Selon Joanna Kerr, au cours des années 90, l’organisation était de plus en plus amenée à fonctionner comme un organisme d'exécution de l’ACDI, l’Agence canadienne de développement international, et devenait de plus en plus une entité technique plutôt qu'une organisation basée sur la solidarité féministe. C’était la nature du financement, et c’était la nature de ce qui était disponible en termes de financement, même si l’organisation avait beaucoup de donateur·rice·s individuel·le·s.
Jess Tomlin dit : L’organisation a toujours voulu financer les programmes des organisations et mouvements locaux de terrain qui menaient des programmes féministes dans leurs communautés. Et soudain, il y avait toute cette complexité autour de la gestion de projets, avec des thématiques spécifiques telles que la santé et les femmes, l'économie et les femmes, ou la sécurité alimentaire et les femmes.
Et ce n’est pas, comme nous le savons, la façon dont les mouvements féministes intersectionnels opèrent. Et ce n'était pas non plus la façon dont ils travaillaient dans les années 90.
Quelques années plus tard, en 2010, 2011 Le gouvernement de Stephen Harper, le gouvernement conservateur du Canada de l’époque, a publiquement retiré le financement de l'organisation.
La suppression du financement s'explique en partie par le fait que l'organisation avait perdu son essence et se conformait aux exigences des autres pour continuer à exister, et en partie parce qu'elle avait un agenda politique très marqué.
Comme le rappelle Joanna Kerr : À notre grande consternation, le financement se tarissait et avec les changements politiques et de direction MATCH n’arrivait vraiment pas à se maintenir. Et elle a fermé ses portes.
Revenons à Jess Tomlin qui se rappelle...
« C’est en 2012 que je me suis impliquée dans ce projet à mon retour d’une mission au Moyen-Orient pour le compte des Nations unies. Je ne connaissais pas l’histoire de MATCH. Mais j’ai été frappée par les possibilités qui s’offraient à moi. Encore une fois, ce groupe de féministes incroyablement fidèle, de longue date et dynamique à travers le Canada, travaillait à associer les ressources à l'ingéniosité des leaders de mouvement dans plus d'une centaine de pays.
Un héritage et une histoire remarquables. L'organisation avait été dirigée pendant de nombreuses années par une figure légendaire du leadership noir au Canada, Rosemary Brown. Il y avait une richesse immense dans son travail. Ce qui s'est passé, c'est qu'un homme qui avait donné 50 dollars à l'organisation en 1986 est décédé et a laissé son patrimoine à MATCH.
C'était assez d’argent pour réfléchir et imaginer ce qui était possible.

*DONNÉES EXTRAITES*:
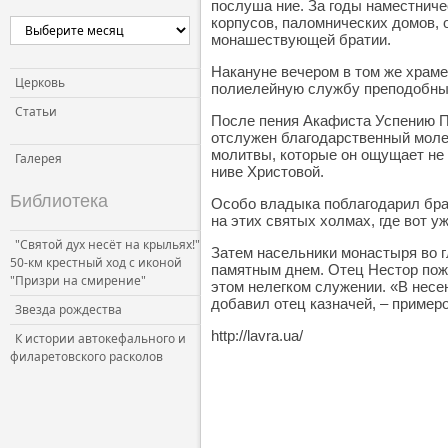
послуша ние. За годы наместнич
корпусов, паломнических домов, 
Церковь и власть
монашествующей братии.
Церковь и общество
Накануне вечером в том же храм
Церковь и СМИ
Церковь
полиелейную службу преподобны
Статьи
После пения Акафиста Успению П
отслужен благодарственный моле
молитвы, которые он ощущает не 
Галерея
ниве Христовой.
Библиотека
Особо владыка поблагодарил брат
на этих святых холмах, где вот у
"Святой дух несёт на крыльях!"
Затем насельники монастыря во 
50-км крестный ход с иконой
памятным днем. Отец Нестор поже
"Призри на смирение"
этом нелегком служении. «В несе
добавил отец казначей, – пример
Звезда рождества
http://lavra.ua/
К истории автокефального и
филаретовского расколов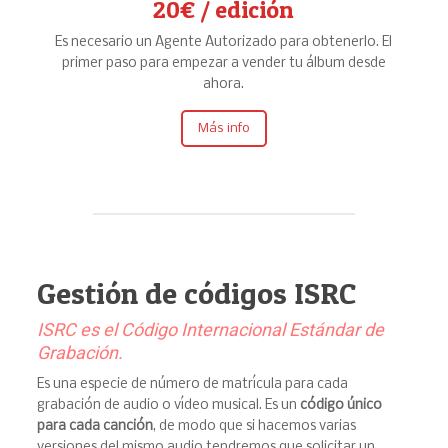
20€ / edición
Es necesario un Agente Autorizado para obtenerlo. El
primer paso para empezar a vender tu álbum desde
ahora.
Más info
Gestión de códigos ISRC
ISRC es el Código Internacional Estándar de
Grabación.
Es una especie de número de matrícula para cada
grabación de audio o vídeo musical. Es un
código único
para cada canción
, de modo que si hacemos varias
versiones del mismo audio tendremos que solicitar un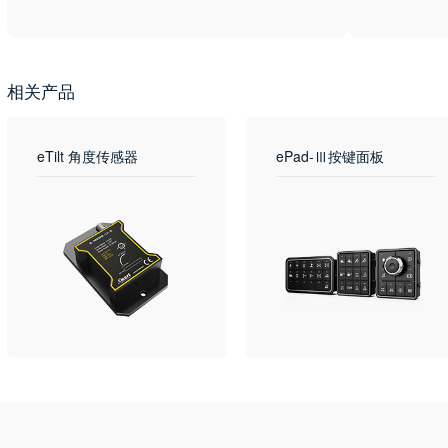
相关产品
eTilt 角度传感器
ePad-Ⅲ按键面板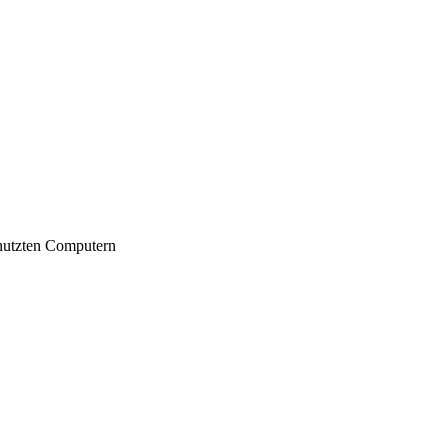
nutzten Computern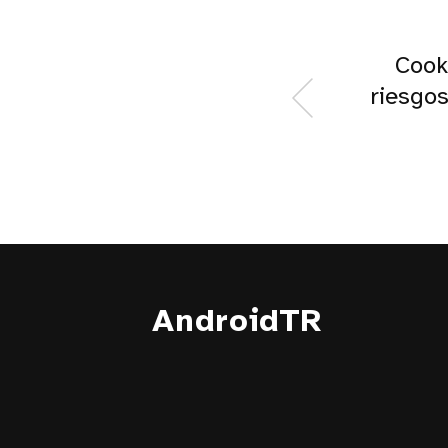
Cook
riesgo
AndroidTR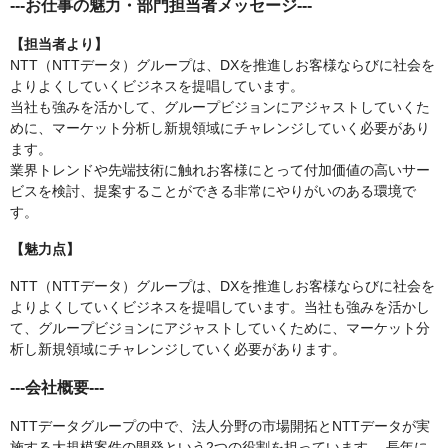
---お仕事の魅力・部門担当者メッセージ---
【担当者より】
NTT（NTTデータ）グループは、DXを推進しお客様ならびに社会を
よりよくしていくビジネスを提唱しています。
当社も強みを活かして、グループビジョンにアジャストしていくた
めに、マーケット分析し新規領域にチャレンジしていく必要があり
ます。
業界トレンドや先端技術に触れお客様にとって付加価値の高いサー
ビスを検討、提案することができる非常にやりがいのある環境で
す。
【魅力点】
NTT（NTTデータ）グループは、DXを推進しお客様ならびに社会を
よりよくしていくビジネスを提唱しています。当社も強みを活かし
て、グループビジョンにアジャストしていくために、マーケット分
析し新規領域にチャレンジしていく必要があります。
---会社概要---
NTTデータグループの中で、法人分野の市場開拓とNTTデータが実
施する大規模案件の開発という2つの役割を担っています。 長年に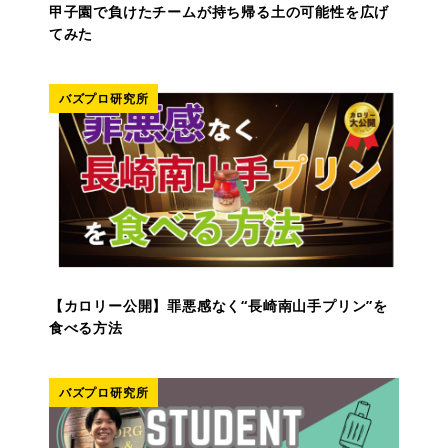
甲子園で負けたチームが持ち帰る土の可能性を広げ
てみた
バズプロ研究所
【カロリー公開】罪悪感なく“長崎南山手プリン”を
食べる方法
バズプロ研究所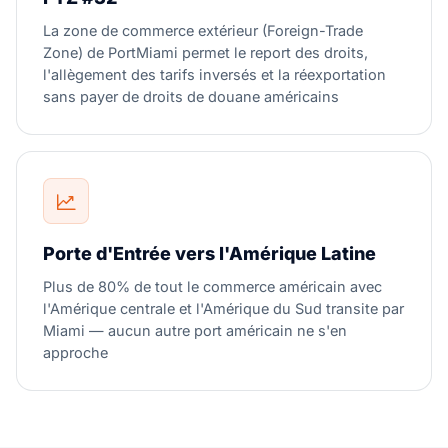
La zone de commerce extérieur (Foreign-Trade
Zone) de PortMiami permet le report des droits,
l'allègement des tarifs inversés et la réexportation
sans payer de droits de douane américains
Porte d'Entrée vers l'Amérique Latine
Plus de 80% de tout le commerce américain avec
l'Amérique centrale et l'Amérique du Sud transite par
Miami — aucun autre port américain ne s'en
approche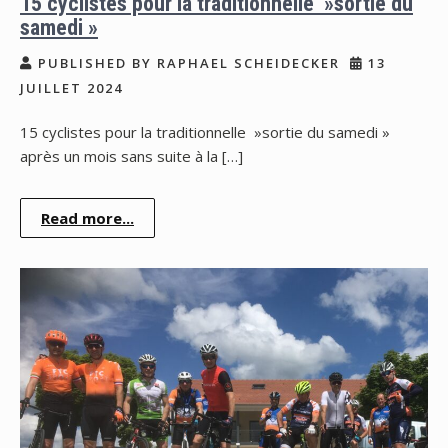
15 cyclistes pour la traditionnelle »sortie du
samedi »
PUBLISHED BY RAPHAEL SCHEIDECKER
13
JUILLET 2024
15 cyclistes pour la traditionnelle »sortie du samedi »
après un mois sans suite à la […]
Read more...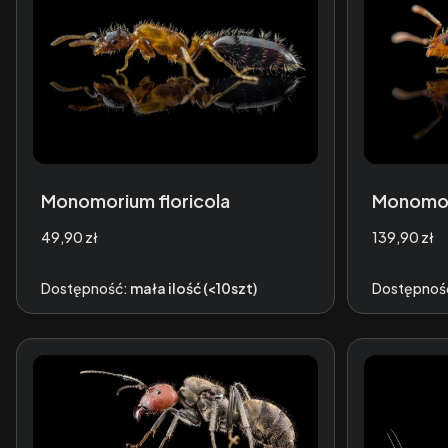
Monomorium floricola
Monomor
Cena
Cena
49,90 zł
139,90 zł
Dostępność:
mała ilość (<10szt)
Dostępnoś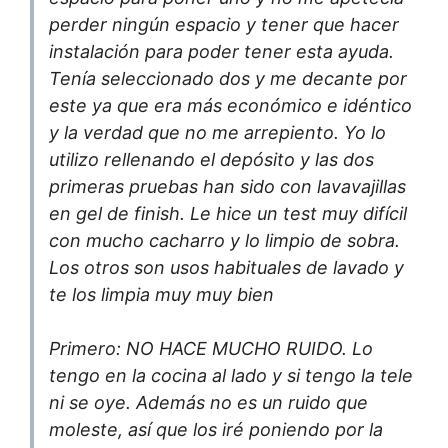
perder ningún espacio y tener que hacer
instalación para poder tener esta ayuda.
Tenía seleccionado dos y me decante por
este ya que era más económico e idéntico
y la verdad que no me arrepiento. Yo lo
utilizo rellenando el depósito y las dos
primeras pruebas han sido con lavavajillas
en gel de finish. Le hice un test muy difícil
con mucho cacharro y lo limpio de sobra.
Los otros son usos habituales de lavado y
te los limpia muy muy bien
Primero: NO HACE MUCHO RUIDO. Lo
tengo en la cocina al lado y si tengo la tele
ni se oye. Además no es un ruido que
moleste, así que los iré poniendo por la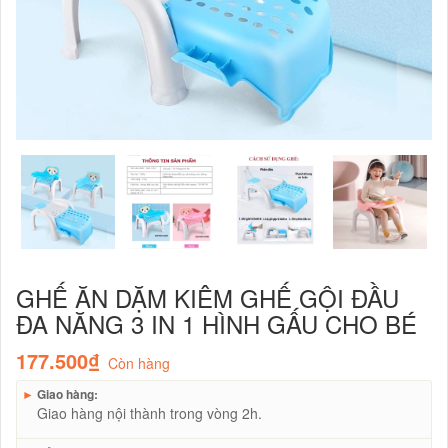
GHẾ ĂN DẶM KIÊM GHẾ GỘI ĐẦU
ĐA NĂNG 3 IN 1 HÌNH GẤU CHO BÉ
177.500₫
Còn hàng
►
Giao hàng:
Giao hàng nội thành trong vòng 2h.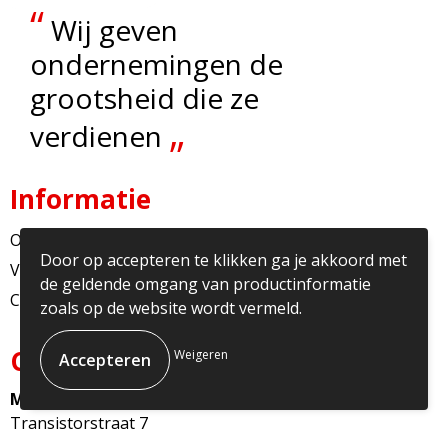
“
Wij geven
ondernemingen de
grootsheid die ze
„
verdienen
Informatie
Over ons
Door op accepteren te klikken ga je akkoord met
Veelgestelde vragen
de geldende omgang van productinformatie
Contact
zoals op de website wordt vermeld.
Contact
Weigeren
Multicopy Nederland
Transistorstraat 7
1322CJ Almere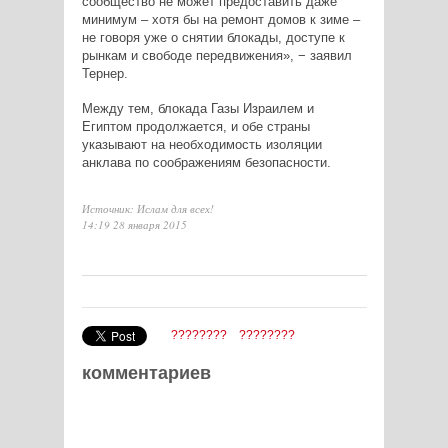
сообщество не может предоставить даже
минимум – хотя бы на ремонт домов к зиме –
не говоря уже о снятии блокады, доступе к
рынкам и свободе передвижения», − заявил
Тернер.
Между тем, блокада Газы Израилем и
Египтом продолжается, и обе страны
указывают на необходимость изоляции
анклава по соображениям безопасности.
Источник: Ислам для всех!
14:19 28 января 2015
????????
????????
комментариев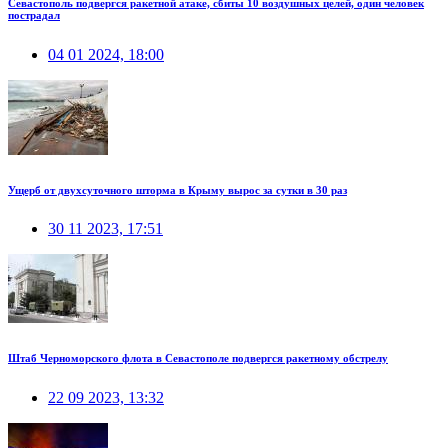
Севастополь подвергся ракетной атаке, сбиты 10 воздушных целей, один человек
пострадал
04 01 2024, 18:00
Ущерб от двухсуточного шторма в Крыму вырос за сутки в 30 раз
30 11 2023, 17:51
Штаб Черноморского флота в Севастополе подвергся ракетному обстрелу
22 09 2023, 13:32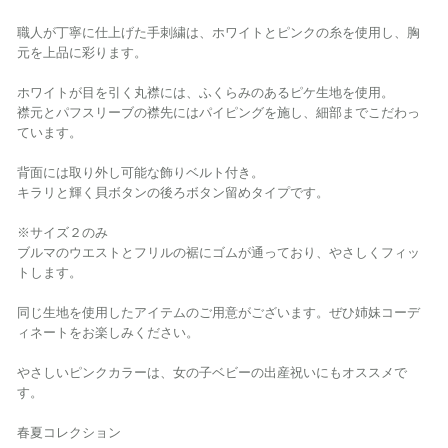
職人が丁寧に仕上げた手刺繍は、ホワイトとピンクの糸を使用し、胸
元を上品に彩ります。
ホワイトが目を引く丸襟には、ふくらみのあるピケ生地を使用。
襟元とパフスリーブの襟先にはパイピングを施し、細部までこだわっ
ています。
背面には取り外し可能な飾りベルト付き。
キラリと輝く貝ボタンの後ろボタン留めタイプです。
※サイズ２のみ
ブルマのウエストとフリルの裾にゴムが通っており、やさしくフィッ
トします。
同じ生地を使用したアイテムのご用意がございます。ぜひ姉妹コーデ
ィネートをお楽しみください。
やさしいピンクカラーは、女の子ベビーの出産祝いにもオススメで
す。
春夏コレクション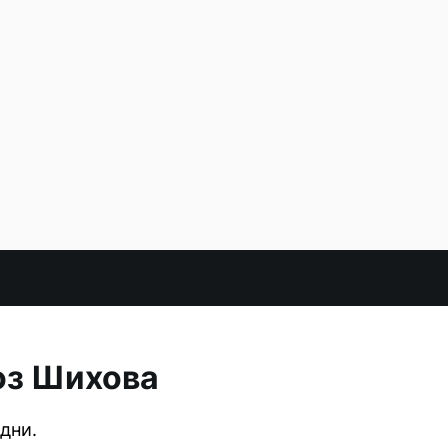
оз Шихова
дни.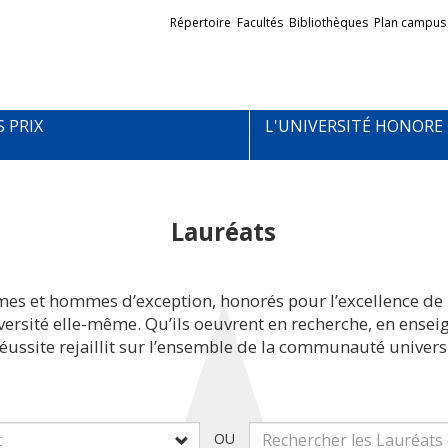
Liens
Répertoire
Facultés
Bibliothèques
Plan campus
externes
S PRIX
L'UNIVERSITÉ HONORE
Lauréats
mes et hommes d’exception, honorés pour l’excellence de 
iversité elle-même. Qu’ils oeuvrent en recherche, en ens
réussite rejaillit sur l’ensemble de la communauté universi
OU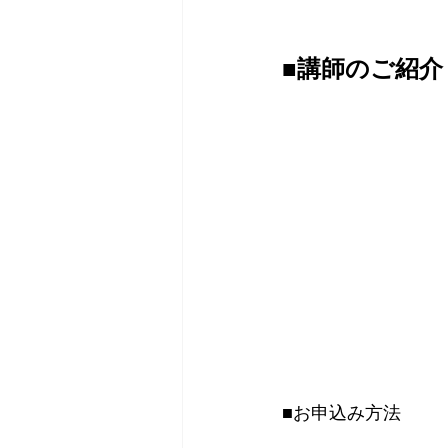
■講師のご紹介
■お申込み方法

*À FAIRE*: Reprenez le passage du texte sur MATCH qui débute aux mots « Quelques années plus » et s'arrête après « qui se rappelle... », en changeant « consternation » en « stupeur ».

*RÉSULTAT OBTENU*:
Quelques années plus tard, en 2010, 2011 Le gouvernement de Stephen Harper, le gouvernement conservateur du Canada de l’époque, a publiquement retiré le financement de l'organisation.
La suppression du financement s'explique en partie par le fait que l'organisation avait perdu son essence et se conformait aux exigences des autres pour continuer à exister, et en partie parce qu'elle avait un agenda politique très marqué.
Comme le rappelle Joanna Kerr : À notre grande stupeur, le financement se tarissait et avec les changements politiques et de direction MATCH n’arrivait vraiment pas à se maintenir. Et elle a fermé ses portes.
Revenons à Jess Tomlin qui se rappelle...